***** INPUT DATA

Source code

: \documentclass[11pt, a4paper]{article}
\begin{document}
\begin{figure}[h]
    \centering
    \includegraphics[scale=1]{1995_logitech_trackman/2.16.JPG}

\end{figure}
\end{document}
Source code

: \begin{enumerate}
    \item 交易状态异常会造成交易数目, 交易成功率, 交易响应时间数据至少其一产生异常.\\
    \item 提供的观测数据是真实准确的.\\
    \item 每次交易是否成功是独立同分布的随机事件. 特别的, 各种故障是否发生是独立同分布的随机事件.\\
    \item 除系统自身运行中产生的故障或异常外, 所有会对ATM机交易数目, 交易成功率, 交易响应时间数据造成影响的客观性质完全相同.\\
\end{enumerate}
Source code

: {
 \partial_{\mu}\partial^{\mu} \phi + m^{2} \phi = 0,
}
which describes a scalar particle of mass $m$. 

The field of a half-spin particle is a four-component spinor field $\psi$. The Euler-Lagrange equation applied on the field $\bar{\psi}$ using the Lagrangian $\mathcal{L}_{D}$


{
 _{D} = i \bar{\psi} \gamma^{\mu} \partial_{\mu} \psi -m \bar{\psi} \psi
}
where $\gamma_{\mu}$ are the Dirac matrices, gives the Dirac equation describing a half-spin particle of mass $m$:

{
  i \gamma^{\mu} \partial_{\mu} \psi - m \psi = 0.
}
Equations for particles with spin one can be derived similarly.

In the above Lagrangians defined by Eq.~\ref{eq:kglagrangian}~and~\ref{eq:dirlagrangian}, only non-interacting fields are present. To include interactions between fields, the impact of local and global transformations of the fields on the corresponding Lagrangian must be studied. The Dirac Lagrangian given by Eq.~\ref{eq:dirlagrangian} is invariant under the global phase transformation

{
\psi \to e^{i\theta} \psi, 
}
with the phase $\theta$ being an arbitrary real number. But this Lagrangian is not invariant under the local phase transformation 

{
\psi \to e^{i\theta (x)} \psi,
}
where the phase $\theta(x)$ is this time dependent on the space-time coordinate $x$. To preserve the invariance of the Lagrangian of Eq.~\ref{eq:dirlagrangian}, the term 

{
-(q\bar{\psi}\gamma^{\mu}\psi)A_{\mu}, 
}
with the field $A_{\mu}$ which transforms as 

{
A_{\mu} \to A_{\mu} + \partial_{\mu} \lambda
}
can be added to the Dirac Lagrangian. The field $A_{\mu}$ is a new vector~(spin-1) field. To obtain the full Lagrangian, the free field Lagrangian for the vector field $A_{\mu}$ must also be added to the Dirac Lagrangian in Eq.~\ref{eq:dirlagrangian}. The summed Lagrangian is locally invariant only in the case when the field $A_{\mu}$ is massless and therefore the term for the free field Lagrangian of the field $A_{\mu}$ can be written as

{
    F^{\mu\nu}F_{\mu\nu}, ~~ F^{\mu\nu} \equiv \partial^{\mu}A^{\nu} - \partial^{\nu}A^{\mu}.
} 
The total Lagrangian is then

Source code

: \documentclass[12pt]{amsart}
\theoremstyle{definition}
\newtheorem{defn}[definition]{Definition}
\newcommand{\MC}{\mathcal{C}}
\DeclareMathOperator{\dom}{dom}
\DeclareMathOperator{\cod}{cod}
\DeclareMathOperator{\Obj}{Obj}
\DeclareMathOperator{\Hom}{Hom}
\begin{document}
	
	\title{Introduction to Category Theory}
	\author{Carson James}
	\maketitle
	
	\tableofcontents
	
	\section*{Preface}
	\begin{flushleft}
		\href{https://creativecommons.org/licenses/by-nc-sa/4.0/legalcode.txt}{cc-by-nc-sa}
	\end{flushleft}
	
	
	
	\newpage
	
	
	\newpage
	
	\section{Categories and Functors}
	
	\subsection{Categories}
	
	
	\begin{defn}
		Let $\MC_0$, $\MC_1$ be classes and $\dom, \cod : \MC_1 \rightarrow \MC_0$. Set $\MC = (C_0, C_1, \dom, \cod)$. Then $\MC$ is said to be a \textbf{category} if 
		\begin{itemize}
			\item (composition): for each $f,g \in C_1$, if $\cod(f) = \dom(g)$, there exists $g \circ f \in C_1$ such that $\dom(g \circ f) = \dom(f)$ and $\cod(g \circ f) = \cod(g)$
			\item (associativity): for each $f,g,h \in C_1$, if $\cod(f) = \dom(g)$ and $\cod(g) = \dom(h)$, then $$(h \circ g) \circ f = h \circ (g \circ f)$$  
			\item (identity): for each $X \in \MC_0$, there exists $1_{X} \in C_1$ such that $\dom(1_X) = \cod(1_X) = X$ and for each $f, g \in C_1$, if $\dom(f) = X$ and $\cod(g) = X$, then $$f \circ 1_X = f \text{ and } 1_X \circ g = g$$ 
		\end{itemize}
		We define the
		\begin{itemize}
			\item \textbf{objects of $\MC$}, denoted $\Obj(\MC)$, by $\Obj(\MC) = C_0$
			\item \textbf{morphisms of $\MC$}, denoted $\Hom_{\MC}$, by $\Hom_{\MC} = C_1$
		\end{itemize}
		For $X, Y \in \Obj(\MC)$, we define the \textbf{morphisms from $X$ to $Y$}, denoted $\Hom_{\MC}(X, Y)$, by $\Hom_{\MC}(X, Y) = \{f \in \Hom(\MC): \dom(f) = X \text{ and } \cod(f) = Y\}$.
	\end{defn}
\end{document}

**********

- EXERCISE GOAL: Number of lines containing "textbf" in the data: state it and nothing more.

- SOLUTION TO THE EXERCISE: 4